Anayasa Hukukçusu değilim ama her iki durumda da bir “irade” gerekmektedir. Bu bağlamda meclisten bu yönde bir irade çıkmaz ise son seçenek Cumhurbaşkanının karar vermesi. Biliyorsunuz, son anayasa değişiklikleriyle beraber bizim ülkemizde Cumhurbaşkanı, aynı zamanda partili olabiliyor. Hem Cumhurbaşkanı hem de partisinin genel başkanı olma misyonları var. Olaya, sadece ülkedeki gelişmeler veçhesinden bakmamak gerekiyor.

Ben gelecek günlerde böyle bir seçeneğin kullanılacağını hiç düşünmüyorum bile. Sayın Erdoğan, geçtiğimiz genel seçimlerden sonra 5 yıllık seçimsiz bir dönemden söz etmişti.

* * * *

Tabii olaya muhalefet partileri kendileri açısından bakıyor.

Emekli ve…

Emekçiler kendi açılarından bakıyor…

Ama son tahlilde mühür Cumhurbaşkanının elinde.

Ekonominin iyi göstergelere sahip olmaması…

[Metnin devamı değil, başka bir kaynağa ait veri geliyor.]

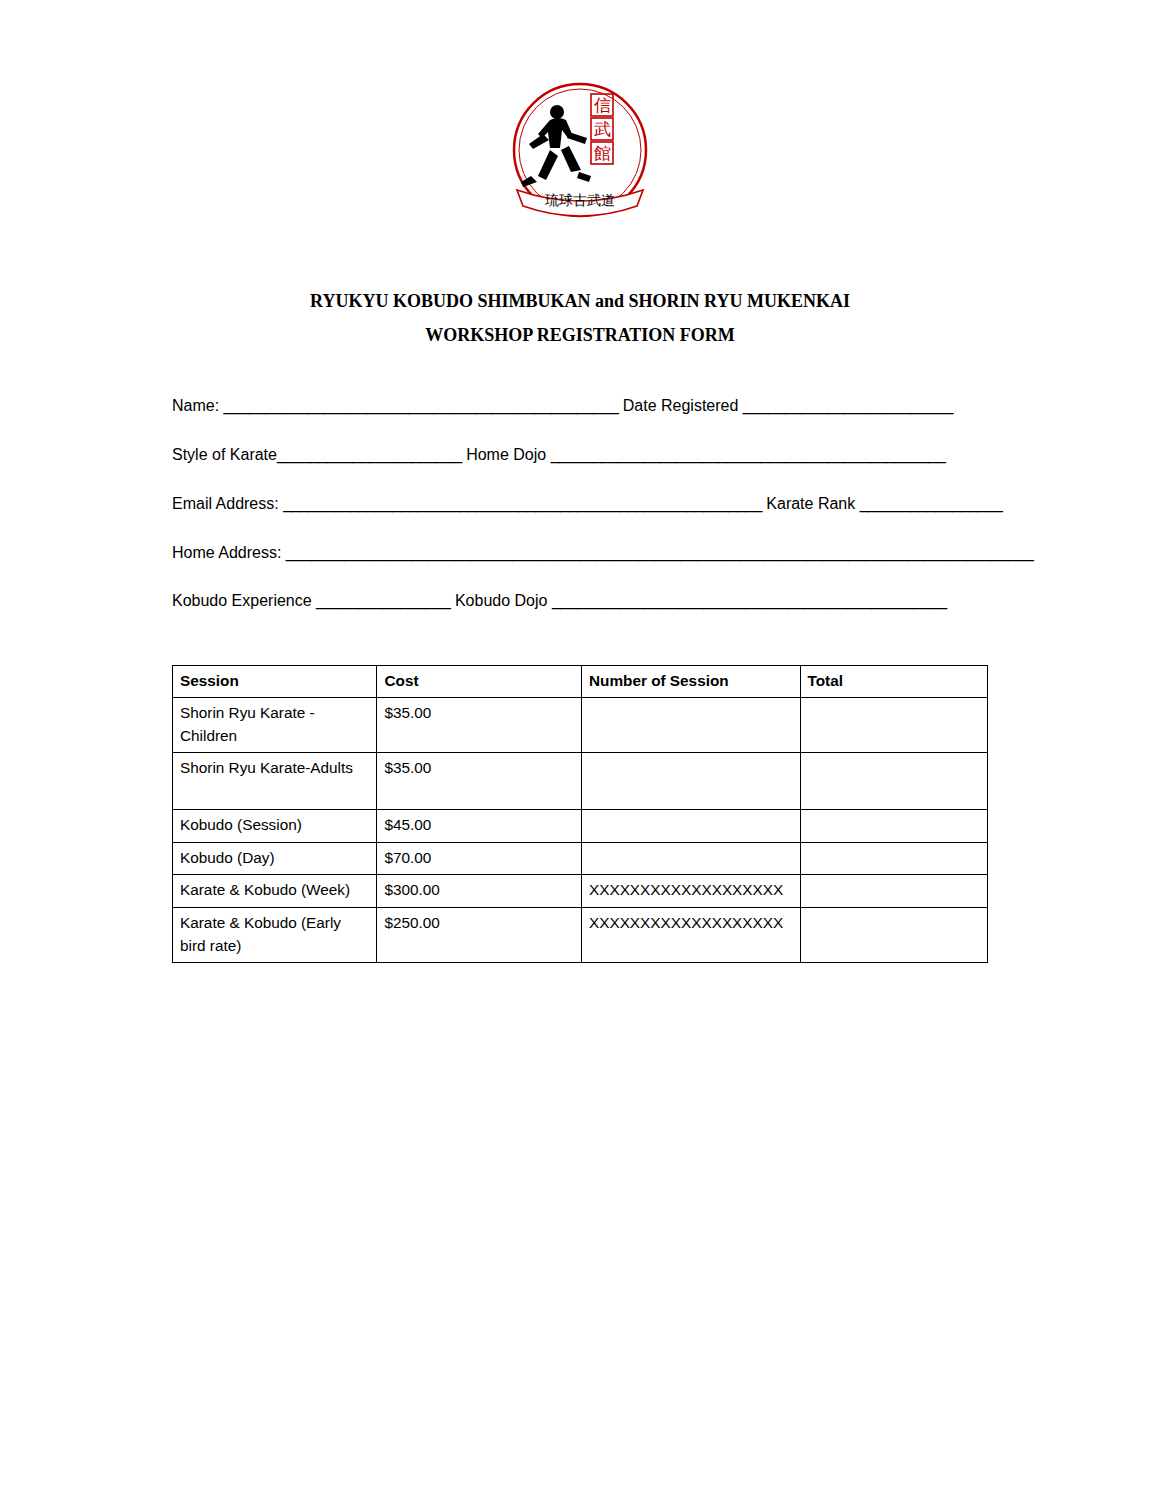信 武 館 琉球古武道
RYUKYU KOBUDO SHIMBUKAN and SHORIN RYU MUKENKAI WORKSHOP REGISTRATION FORM
Name: _______________________________________________ Date Registered _________________________
Style of Karate______________________ Home Dojo _______________________________________________
Email Address: _________________________________________________________ Karate Rank _________________
Home Address: _________________________________________________________________________________________
Kobudo Experience ________________ Kobudo Dojo _______________________________________________
| Session | Cost | Number of Session | Total |
| --- | --- | --- | --- |
| Shorin Ryu Karate - Children | $35.00 | | |
| Shorin Ryu Karate-Adults | $35.00 | | |
| Kobudo (Session) | $45.00 | | |
| Kobudo (Day) | $70.00 | | |
| Karate & Kobudo (Week) | $300.00 | XXXXXXXXXXXXXXXXXXX | |
| Karate & Kobudo (Early bird rate) | $250.00 | XXXXXXXXXXXXXXXXXXX | |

Geçim mücadelesinin günbegün çetin şartlara sürüklenmesi…

 

Eğitim sorunları… Öğretmen-öğrenci ilişkilerinden tutunda öğrencilerin sınıf içinde ve dışında genel ahlâk davranışlarının dışında hareket etmeleri, öğretmenlerine zaman zaman nezaketsizce davranmaları… Bilimsel eğitimden uzaklaşılarak, tarikatların ve cemaatlerin eğitim yuvalarında “yuvalanmalarına” yönelik kolaylaştırıcı uygulamaların önünün açılması, öğrencilerimizin eğitim serüvenlerinin sınav maratonu içinde geçmeleri, gençliklerini yaşayamamaları, geleceklerinin çoktan seçmeli sınavlara terk edilmeleri.

 

Kapitalizmin, ülkemizde hiçbir kural ve dengelemeye takılmadan kendi ilkeleri istikâmetinde uygulanması ve geniş işçi sınıflarının insanca yaşam koşullarından mahrum ve uzak istihdam edilmeleri. Uzun saatlere uzanan çalışma süreleri sonucunda hak ettikleri ücretlerin altında kazanç elde etmeleri. Adı üzerinde asgari ücret, bunun altında kanunen veremezsin ama iş piyasası ve işverenler neredeyse “asgari ücreti” “olağan ücret” düzeyine indirgeyerek, “emek sömürüsüne” yönelmekte. Kimi zaman duyuyorum, işverenler ve işyerleri (tabii ki bazı işveren ve işyerleri) ödeme yaptıkları asgari ücretin bile bir kısmını, elden geri alıyormuş. Tek tek yazmaya gerek yok. Makroekonomik göstergeler, iktidarın allayıp pullayıp güzel bir ambalaja sardığı gibi değil, bilakis acı ilaç tadında. Hanehalklarının gelirlerinden tutunda yapılan harcamaların gelirlerinin üzerinde olması ve bütçelerinin negatif vermesi gibi.

 

Esasında, iktidar tarafından yazılan hikâye Türkiye’ye “güzel günler vaat” etmiyor. Sürekli sabır ve tahammül beklenmekte. Zaten iktidarın böyle bir söylemle vaktini doldurması normal. Seçim istemek ve talep etmekle “erken genel seçim” kararı alınamıyor. Önemli olan, ülkenin muhalefet tarafından “daha iyi yönetileceğine” olan inancın, sağ seçmende de uyandırılması.